WHAT TO PRODUCE: Write out every entry again exactly as it stands.

Stored data:
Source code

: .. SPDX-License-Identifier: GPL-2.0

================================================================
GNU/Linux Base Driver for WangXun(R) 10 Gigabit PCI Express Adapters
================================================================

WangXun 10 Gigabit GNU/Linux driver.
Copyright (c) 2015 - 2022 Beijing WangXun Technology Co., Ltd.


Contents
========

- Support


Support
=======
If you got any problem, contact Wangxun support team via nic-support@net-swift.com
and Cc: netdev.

ANSWER FOR THE TASK:
Source code

: .. SPDX-License-Identifier: GPL-2.0

================================================================
GNU/Linux Base Driver for WangXun(R) 10 Gigabit PCI Express Adapters
================================================================

WangXun 10 Gigabit GNU/Linux driver.
Copyright (c) 2015 - 2022 Beijing WangXun Technology Co., Ltd.


Contents
========

- Support


Support
=======
If you got any problem, contact Wangxun support team via nic-support@net-swift.com
and Cc: netdev.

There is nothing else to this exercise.